Wanda Morris, Postmedia News | May 16, 2017 12:41 PM ET
It was over 3 decades ago, but I still remember the elegant surroundings I saw when I stepped out of the car: the freshly clipped lawn, the stone façade, the oak door. It was the first day of an audit at a long-term-care facility. I’d come equipped with my briefcase, working papers and calculator. But nothing prepared me for what I’d find inside.
When I opened the door, I was greeted by the smell of bleach, of institutional food, of despair.
To reach the accountant’s office, I walked past people sitting in wheelchairs who reached out, trying to catch my attention. I walked past people in rooms, calling out from their beds. And I walked past a nursing station where staff talked and laughed, seemingly oblivious to the misery around them.
Every day I walked down that hall; every night I went home and wept. It may be 30 years later, but the problems remain.
In February, of this year, James Acker, a high-functioning dementia patient, was cruelly beaten by another resident in his long-term-care facility, St. Joseph’s Villa in Hamilton, Ontario. His injuries were so severe he died from them.
Last year, Elizabeth Wettlaufer, a nurse from Woodstock, Ontario was charged with the murder of eight seniors. She was alleged to have ended the lives of care home residents with staff and family being none the wiser.

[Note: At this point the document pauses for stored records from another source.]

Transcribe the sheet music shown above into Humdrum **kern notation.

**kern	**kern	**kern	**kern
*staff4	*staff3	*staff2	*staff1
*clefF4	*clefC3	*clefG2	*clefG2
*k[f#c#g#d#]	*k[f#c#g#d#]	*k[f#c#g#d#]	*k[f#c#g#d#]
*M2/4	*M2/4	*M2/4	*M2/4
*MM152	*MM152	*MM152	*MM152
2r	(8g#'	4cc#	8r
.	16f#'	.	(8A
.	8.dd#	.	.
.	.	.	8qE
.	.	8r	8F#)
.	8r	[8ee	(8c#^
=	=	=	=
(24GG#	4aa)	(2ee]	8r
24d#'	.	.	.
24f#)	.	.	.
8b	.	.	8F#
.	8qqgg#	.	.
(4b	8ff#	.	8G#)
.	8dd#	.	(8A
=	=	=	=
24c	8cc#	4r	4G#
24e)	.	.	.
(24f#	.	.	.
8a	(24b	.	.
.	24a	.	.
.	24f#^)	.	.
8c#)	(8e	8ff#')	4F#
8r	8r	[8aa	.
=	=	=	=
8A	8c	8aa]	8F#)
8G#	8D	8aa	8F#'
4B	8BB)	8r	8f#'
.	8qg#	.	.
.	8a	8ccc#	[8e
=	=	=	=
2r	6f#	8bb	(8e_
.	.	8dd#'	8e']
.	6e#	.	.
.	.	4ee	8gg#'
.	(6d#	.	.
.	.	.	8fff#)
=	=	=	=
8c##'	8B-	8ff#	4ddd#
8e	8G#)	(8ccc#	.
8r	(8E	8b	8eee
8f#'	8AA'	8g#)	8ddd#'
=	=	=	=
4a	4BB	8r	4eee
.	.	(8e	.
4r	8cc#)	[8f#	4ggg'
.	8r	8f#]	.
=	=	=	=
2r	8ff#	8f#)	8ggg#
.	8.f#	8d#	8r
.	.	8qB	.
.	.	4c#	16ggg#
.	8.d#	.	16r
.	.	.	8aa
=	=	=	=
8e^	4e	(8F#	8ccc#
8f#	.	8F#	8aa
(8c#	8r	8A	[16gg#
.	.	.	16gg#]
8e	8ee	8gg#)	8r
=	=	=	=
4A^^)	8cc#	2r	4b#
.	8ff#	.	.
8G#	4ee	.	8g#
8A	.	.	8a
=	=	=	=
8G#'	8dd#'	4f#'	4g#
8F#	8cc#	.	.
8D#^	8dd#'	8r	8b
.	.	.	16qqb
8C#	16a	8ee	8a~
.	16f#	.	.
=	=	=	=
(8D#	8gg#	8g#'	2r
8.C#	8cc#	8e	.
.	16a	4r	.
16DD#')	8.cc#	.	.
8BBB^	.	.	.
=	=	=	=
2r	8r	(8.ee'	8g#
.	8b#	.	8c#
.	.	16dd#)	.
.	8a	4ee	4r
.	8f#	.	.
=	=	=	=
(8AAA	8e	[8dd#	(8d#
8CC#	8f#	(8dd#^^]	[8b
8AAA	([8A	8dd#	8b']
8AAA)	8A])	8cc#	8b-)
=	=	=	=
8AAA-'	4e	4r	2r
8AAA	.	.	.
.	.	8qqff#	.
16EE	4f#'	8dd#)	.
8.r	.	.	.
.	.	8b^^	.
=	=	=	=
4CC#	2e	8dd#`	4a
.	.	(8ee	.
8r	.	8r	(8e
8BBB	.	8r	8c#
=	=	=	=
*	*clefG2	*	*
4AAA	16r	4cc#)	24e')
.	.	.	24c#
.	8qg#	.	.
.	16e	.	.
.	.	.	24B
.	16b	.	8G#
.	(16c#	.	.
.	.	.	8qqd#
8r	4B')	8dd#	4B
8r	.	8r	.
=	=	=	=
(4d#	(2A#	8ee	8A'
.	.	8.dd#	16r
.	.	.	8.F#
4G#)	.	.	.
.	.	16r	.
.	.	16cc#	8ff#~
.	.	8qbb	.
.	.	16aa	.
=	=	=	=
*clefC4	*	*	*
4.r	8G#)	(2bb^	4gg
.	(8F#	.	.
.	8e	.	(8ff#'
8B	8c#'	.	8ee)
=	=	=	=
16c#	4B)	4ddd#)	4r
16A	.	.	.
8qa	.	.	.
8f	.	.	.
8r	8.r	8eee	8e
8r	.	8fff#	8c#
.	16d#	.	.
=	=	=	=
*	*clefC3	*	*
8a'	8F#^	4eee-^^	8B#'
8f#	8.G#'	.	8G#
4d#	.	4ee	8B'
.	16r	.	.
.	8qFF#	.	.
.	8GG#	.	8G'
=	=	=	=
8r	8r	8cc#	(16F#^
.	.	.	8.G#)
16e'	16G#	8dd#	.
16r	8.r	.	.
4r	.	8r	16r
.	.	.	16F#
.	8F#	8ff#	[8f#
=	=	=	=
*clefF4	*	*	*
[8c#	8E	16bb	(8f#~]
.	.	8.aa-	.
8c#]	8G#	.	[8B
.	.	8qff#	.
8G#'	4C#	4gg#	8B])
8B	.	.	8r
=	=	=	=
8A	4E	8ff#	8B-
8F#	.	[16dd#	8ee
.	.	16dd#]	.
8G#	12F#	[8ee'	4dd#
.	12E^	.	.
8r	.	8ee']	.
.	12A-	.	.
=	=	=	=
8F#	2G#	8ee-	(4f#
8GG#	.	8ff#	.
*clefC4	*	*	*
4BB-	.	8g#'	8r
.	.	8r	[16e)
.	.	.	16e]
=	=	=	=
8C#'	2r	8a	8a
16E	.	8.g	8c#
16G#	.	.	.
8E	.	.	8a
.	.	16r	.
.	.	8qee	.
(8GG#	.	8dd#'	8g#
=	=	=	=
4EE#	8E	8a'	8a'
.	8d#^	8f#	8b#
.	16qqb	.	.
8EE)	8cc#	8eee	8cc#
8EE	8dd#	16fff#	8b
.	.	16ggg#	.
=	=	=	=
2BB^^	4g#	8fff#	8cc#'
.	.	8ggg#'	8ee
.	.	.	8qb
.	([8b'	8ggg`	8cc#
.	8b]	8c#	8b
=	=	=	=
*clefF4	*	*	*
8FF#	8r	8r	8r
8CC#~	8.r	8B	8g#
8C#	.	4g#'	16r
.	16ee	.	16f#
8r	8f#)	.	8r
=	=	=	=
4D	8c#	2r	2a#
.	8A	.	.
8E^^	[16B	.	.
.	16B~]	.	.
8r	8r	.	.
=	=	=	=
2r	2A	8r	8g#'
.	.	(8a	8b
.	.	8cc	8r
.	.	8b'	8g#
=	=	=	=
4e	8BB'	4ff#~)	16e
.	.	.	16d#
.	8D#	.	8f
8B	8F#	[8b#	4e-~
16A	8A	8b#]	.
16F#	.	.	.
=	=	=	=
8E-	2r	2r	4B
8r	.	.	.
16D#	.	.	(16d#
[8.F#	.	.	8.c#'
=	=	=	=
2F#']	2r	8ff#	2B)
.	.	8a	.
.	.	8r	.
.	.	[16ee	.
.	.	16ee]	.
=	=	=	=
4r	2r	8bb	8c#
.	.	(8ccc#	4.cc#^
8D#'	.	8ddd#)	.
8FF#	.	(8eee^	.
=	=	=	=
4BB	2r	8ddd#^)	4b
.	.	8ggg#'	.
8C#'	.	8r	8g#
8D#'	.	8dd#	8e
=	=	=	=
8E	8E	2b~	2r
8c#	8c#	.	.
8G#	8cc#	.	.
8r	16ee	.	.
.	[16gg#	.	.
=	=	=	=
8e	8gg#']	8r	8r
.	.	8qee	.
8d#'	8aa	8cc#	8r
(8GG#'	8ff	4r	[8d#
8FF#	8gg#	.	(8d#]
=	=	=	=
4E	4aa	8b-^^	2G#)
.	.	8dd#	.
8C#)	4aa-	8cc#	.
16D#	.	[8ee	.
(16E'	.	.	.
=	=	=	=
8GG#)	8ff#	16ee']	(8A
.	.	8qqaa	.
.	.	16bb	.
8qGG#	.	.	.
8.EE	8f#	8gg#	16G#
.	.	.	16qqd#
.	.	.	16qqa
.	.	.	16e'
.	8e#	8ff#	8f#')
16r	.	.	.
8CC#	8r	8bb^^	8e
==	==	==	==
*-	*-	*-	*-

While these are extreme incidents, mistreatment of patients in care homes is anything but rare. Across the country staff put patients in diapers because toileting requires too much time, nurses ‘forget’ to give pain medication to residents that complain, and fragile seniors are co-housed with individuals who are aggressive or even violent. The result is hardly surprising: every year, over 1,000 patients in long-term care facilities are abused, physically harmed by aggression or neglect.
There are a number of factors contributing to this abuse, and sadly, they look to get worse rather than better. Canada’s population is aging; there are now more Canadians 65 and over than under age 15
Dementia is highly correlated with age, so dementia sufferers are also on the rise with no prospects for relief in sight. Despite billions invested in research, Alzheimer’s, the most common form of dementia, remains a disease whose cause is unknown and for which there is no cure. Provincial investments in long-term care infrastructure and staffing have not kept pace with increased needs, and the needs of long-term-care residents have become increasingly complex. The Ontario Long-Term-Care Association (OLTCA) estimates that 90% of long-term-care residents have some type of cognitive impairment, with more than two-thirds of those being dementia-related. The OLTCA statistics reveal a 12% increase in dementia patients in care in six years.
There is no straightforward solution. Problems in care homes arise from causes that can be geographically distinct. Increased dementia often results in greatly increased demands but staffing levels haven’t been adjusted accordingly; outdated facility designs agitate rather than calm residents; long waiting lists for beds leave governments unwilling to close down problematic facilities; not all staff have proper training, particularly when it comes to supporting residents with dementia, and some private homes cut corners to profit at residents’ expense. Still, if we decide as a society that these conditions are unacceptable, we could change them. At the moment, it appears we’re prepared to live with the warehousing of our elderly and infirm.